The brick-built domes rest on stone pillars and pointed arches with brick
pendentives at the corners.
The silhouette of the successive pointed arches has added to the spaciousness and grandeur of the mosque interior. Corresponding to the five entrances in the east, there are five mihrabs in the west wall contained within multifoil arches. The mihrab wall shows sparse decoration within panels. The cornice and the parapet of the structure are straight. The mosque follows the Bengali type with only the prayer chamber without court, riwaq and minaret. A significant feature of the mosque interior is that a brick wall up to the level of the arch-spring has closed the bay at each end, north and south, across the middle.
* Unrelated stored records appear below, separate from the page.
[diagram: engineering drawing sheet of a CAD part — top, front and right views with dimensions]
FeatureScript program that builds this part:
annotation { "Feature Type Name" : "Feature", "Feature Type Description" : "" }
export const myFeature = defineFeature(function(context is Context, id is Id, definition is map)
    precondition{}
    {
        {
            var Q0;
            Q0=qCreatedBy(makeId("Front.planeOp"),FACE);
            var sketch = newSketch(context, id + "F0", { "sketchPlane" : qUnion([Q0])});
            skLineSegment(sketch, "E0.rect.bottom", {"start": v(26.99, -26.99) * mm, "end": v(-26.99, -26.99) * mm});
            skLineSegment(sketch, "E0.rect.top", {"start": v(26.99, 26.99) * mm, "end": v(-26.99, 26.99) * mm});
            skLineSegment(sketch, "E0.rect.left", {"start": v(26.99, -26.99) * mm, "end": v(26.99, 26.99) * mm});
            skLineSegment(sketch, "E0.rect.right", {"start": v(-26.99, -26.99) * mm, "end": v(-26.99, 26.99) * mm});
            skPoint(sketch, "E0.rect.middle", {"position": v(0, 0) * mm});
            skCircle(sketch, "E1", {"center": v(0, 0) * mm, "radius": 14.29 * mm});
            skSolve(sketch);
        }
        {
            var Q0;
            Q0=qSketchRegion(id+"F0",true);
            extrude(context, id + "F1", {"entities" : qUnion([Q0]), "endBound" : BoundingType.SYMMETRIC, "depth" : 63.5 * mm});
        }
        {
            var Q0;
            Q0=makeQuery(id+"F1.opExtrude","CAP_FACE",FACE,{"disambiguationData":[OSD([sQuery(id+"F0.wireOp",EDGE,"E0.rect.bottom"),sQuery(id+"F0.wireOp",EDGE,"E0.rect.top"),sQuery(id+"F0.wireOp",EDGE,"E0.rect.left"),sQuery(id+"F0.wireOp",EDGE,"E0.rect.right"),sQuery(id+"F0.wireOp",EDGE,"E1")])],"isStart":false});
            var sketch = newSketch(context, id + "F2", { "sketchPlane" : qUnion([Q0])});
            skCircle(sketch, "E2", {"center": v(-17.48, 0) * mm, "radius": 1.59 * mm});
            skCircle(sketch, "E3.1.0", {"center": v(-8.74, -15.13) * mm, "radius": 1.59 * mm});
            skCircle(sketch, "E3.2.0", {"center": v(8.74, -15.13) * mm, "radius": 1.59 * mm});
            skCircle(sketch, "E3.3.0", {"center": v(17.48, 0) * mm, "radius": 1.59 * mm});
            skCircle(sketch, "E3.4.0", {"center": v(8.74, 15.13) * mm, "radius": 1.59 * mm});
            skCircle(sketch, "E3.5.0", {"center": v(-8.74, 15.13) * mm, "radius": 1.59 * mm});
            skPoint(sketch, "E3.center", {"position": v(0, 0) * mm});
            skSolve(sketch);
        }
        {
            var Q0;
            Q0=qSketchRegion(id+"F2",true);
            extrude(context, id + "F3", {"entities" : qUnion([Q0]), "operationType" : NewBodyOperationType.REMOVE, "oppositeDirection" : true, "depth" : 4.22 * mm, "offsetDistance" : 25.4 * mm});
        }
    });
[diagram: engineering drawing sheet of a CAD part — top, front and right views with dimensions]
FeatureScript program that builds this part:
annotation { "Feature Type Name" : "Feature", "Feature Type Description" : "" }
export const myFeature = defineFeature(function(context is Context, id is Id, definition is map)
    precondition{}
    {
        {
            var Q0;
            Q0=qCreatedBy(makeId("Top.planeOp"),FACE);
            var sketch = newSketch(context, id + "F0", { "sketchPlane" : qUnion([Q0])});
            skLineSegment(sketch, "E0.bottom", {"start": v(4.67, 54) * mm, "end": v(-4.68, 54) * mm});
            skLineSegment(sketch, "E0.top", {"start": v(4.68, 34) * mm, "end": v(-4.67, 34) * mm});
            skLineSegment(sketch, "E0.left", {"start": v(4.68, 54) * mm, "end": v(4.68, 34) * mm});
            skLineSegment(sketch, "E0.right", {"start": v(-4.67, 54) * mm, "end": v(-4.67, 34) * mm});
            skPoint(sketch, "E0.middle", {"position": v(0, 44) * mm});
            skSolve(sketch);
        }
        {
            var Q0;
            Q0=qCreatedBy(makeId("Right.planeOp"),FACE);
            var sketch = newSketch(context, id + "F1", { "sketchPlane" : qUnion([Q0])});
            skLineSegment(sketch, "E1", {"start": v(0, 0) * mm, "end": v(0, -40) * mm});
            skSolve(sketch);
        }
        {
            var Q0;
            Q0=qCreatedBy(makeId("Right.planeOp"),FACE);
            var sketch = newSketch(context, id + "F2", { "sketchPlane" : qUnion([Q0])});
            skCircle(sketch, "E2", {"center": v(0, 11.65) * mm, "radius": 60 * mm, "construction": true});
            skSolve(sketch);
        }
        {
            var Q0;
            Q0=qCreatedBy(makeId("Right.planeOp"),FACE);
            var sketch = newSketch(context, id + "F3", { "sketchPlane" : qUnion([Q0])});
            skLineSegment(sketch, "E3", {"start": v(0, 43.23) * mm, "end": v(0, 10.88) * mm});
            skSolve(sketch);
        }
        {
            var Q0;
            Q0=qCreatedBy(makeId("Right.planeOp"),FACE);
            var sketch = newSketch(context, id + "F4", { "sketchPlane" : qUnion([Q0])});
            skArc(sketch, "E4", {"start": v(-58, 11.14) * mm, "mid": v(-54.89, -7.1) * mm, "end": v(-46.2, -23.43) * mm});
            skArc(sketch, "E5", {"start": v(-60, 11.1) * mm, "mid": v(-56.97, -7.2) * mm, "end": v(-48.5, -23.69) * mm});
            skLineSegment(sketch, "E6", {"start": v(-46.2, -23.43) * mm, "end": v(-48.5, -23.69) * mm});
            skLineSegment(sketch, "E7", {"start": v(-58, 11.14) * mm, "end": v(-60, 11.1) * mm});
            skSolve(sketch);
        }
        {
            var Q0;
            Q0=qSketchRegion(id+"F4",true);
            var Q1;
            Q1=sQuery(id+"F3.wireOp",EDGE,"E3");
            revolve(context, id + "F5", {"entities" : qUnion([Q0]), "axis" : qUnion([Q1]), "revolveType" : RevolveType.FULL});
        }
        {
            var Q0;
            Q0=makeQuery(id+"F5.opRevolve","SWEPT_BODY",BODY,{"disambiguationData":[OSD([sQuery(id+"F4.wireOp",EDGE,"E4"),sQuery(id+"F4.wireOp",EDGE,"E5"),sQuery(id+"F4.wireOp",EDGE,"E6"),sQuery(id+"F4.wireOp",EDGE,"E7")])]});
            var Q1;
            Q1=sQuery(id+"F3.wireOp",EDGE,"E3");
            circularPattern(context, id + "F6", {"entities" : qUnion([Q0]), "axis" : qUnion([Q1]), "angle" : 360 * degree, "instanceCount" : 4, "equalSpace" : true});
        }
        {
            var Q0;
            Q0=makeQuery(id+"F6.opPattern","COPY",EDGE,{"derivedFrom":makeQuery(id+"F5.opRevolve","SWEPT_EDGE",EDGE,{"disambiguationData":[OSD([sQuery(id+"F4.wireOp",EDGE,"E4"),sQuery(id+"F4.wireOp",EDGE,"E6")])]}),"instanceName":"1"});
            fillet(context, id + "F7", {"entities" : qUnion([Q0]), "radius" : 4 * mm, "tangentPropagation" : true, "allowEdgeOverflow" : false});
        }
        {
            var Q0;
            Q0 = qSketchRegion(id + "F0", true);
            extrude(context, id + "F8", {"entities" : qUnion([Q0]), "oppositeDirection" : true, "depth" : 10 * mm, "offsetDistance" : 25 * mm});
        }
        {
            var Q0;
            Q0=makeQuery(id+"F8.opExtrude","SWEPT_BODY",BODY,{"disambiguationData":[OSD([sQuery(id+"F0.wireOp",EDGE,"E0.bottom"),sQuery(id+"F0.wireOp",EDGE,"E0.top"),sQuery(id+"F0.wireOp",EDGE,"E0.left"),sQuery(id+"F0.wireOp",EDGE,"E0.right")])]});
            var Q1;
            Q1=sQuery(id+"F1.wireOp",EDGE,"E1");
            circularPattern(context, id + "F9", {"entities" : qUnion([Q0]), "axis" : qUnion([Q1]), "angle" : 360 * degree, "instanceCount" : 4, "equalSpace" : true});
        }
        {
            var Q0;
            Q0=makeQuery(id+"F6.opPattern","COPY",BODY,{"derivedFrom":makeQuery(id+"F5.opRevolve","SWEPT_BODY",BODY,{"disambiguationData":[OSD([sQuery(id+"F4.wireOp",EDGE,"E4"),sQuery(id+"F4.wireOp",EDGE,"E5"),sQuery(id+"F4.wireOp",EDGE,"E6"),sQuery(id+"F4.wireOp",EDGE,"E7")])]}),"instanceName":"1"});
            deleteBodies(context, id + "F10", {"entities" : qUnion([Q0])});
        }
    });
These are the only parts of the mosque which show terracotta ornamentation. The southern part is in a fair state of preservation and shows a panelled composition. The central panel is broken into two halves vertically by means of rosettes within square frames - the lower depicting a swinging creeper with luxuriant leaf age and the upper two half-arch motifs with a finial in the thick of shrubs and foliage. The flanking panels are similarly disposed and ornamented. All the panels depict multifoil arches with finials. The vegetal motifs betray local influence and speak of the Muslim adaptive spirit. The ornamentation of the northern bay wall is in ruins, but surviving traces show its dissimilarity from the southern. The composition here shows two small vertical panels each containing a multifoil arch with a finial from which hangs a chain ending in a round pendant. What is significant about these bay walls is that they are completely incongruous with the mosque interior but their ornamentation surprisingly resembles that in the bagha mosque (1524) in Rajshahi district.
Only yards away to the east of the mosque, beyond an
open courtyard, stand two square rooms aligned east-west side by side,
the western housing two graves - those of Zafar Khan Ghazi and his wife
and the eastern showing four graves on a masonry platform. The walls are
built of old temple materials - rectangular stone pieces - and the rooms
are without a roof and open to the sky. They are entered through a central
door in the north wall flanked on either side by a rectangular shallow
niche with a trefoil arch above. The northern door of the western room
is made up of a Hindu frame as shown by carved Hindu figures. The eastern
room shows sculptured scenes from the ramayana
and the mahabharata.
There are other stone sculptures fixed at the plinth on the outer face.
It is, however, surprising that the structure neither conforms to a Hindu
temple nor to a Muslim tomb. What is probable is that it was built on
a makeshift plan with reshuffled temple materials. The unsettled nature
of Muslim occupation of the region at the time supports such a suggestion.